I don't know how to explain this, actually I'm looking for the explanation, so I'll just mention some steps to reproduce the issue. Hopefully someone will be able to understand and elaborate:
- Python 3.5.0 on Windows 8.1. (However this should be reproducible regardless of Python and Windows version.)
- Having Persian standard keyboard Installed. (It can be downloaded from here. Again I'm sure the problem is not limited to this specific keyboard and there are some characters in some other languages that have the same problem. Just for the sake of reproducibility. )
- Open IDLE, set the keyboard's layout to Persian and type some characters.
- For some characters like 'آ' (Shift+h). They are typed perfectly fine.
- For some other characters like 'ی' (d). They are converted to a similar character, in this case 'ي' (notice the small dots under the glyph).
- There are some characters that can't be typed. For example '﷼' (Shift+4). These are typed as '?' in IDLE.

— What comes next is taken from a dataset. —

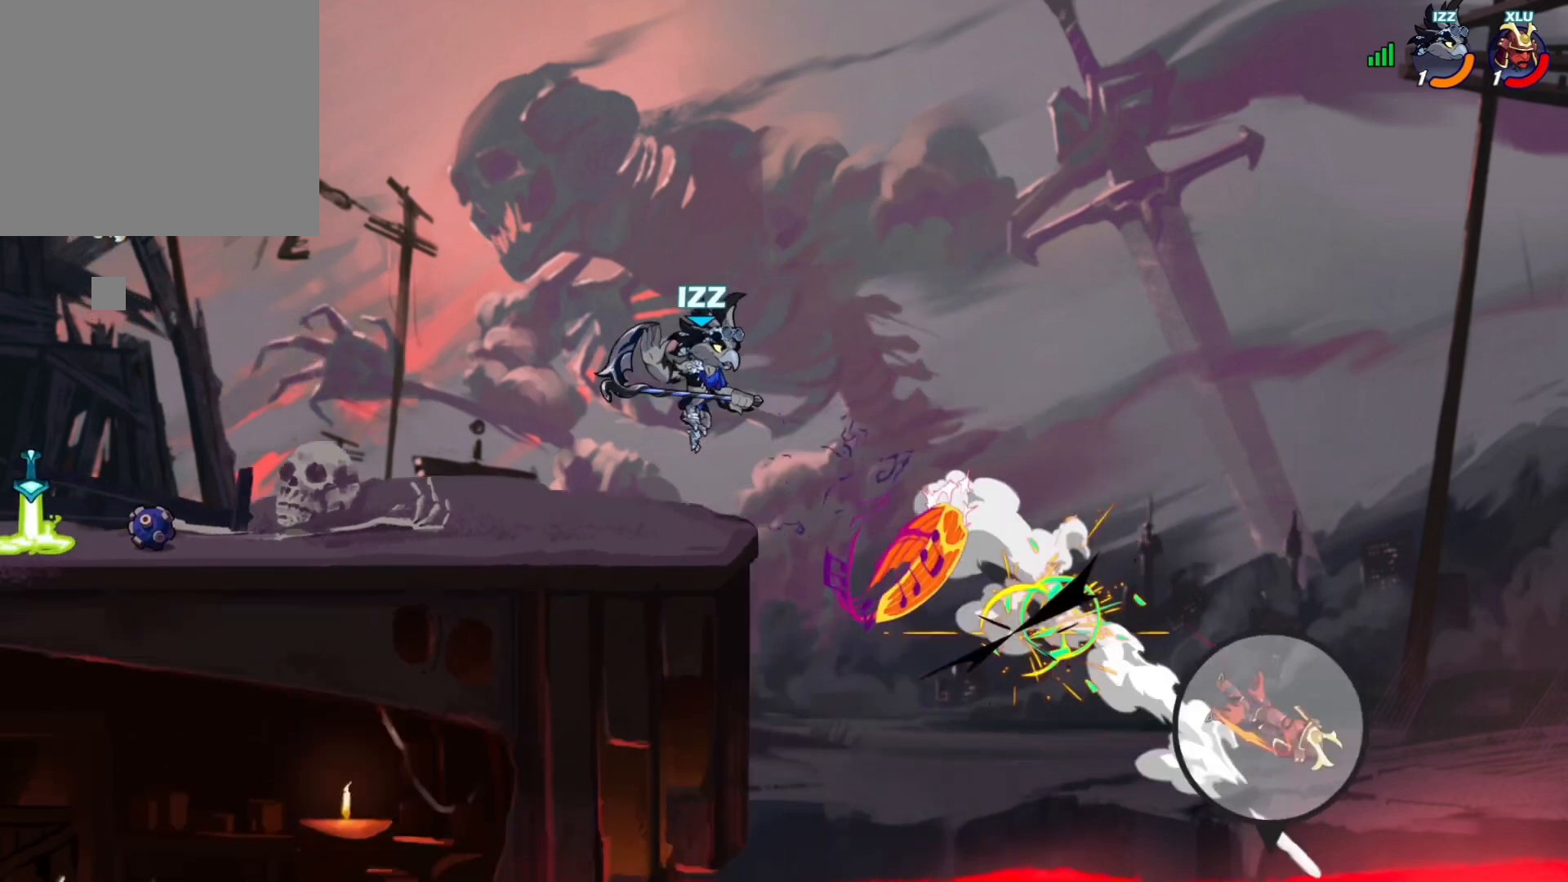
{"buttons": [], "left_stick": "center", "events": [[336, "L1", "down"], [437, "L1", "up"]]}
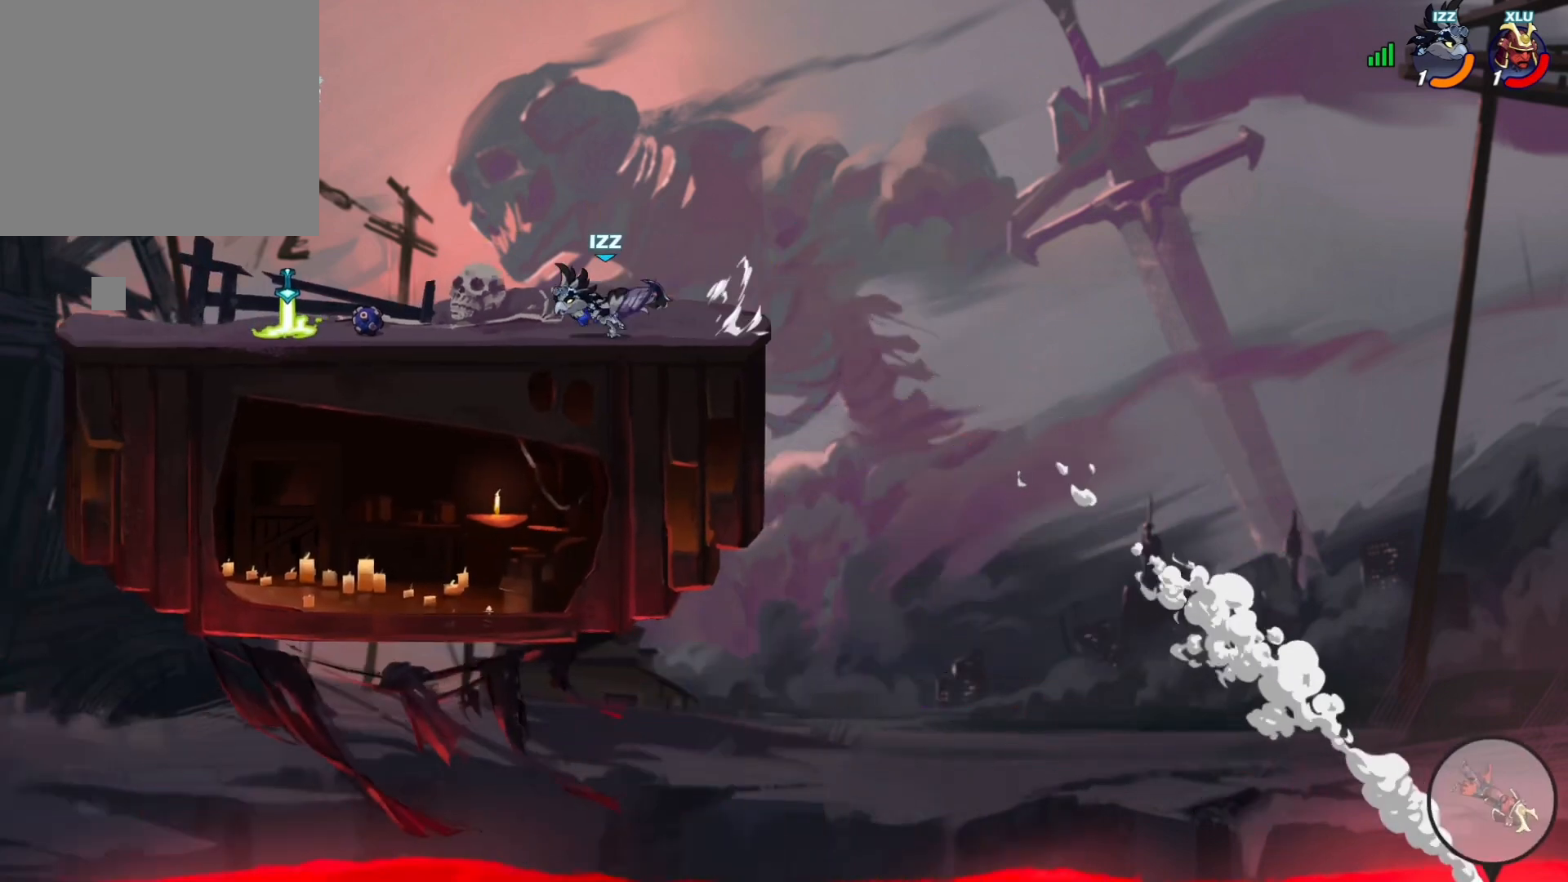
{"buttons": [], "left_stick": "center", "events": []}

- All the above characters can be typed in almost any other program that I have installed. One of the simplest ones being notepad.exe.
- We can type the same characters in another program e.g. notepad.exe and then copy and paste them into IDLE. This shows that IDLE supports unicode characters, just can't type them.
I'm a fan of IDLE. It's lightweight IDE that is shipped with the standard Python installation and I don't want to switch to another IDE just because of this. But the above is the most annoying thing about IDLE for me. Whenever I need to write a program with some Persian characters in it, I can't trust IDLE to type them correctly and I have to open some other program and use the copy-paste method.
What I'm looking for is:
- Why this happens? Where is the problem?
- Are there any workarounds?
- Any documentation or bug reports directly related to this issue.
Also this information may be helpful:
>>> import locale
>>> locale.getdefaultlocale()
('en_US', 'cp1256')
>>> locale.getpreferredencoding()
'cp1256'
>>> locale.getlocale()
('English_United States', '1252')
>>>
>>> import sys
>>> sys.getdefaultencoding()
'utf-8'
Thanks.
Update:
Please see the first three comments below. It seems that this issue is caused by usage of WindowsBestFit mappings while typing in tkinter apps.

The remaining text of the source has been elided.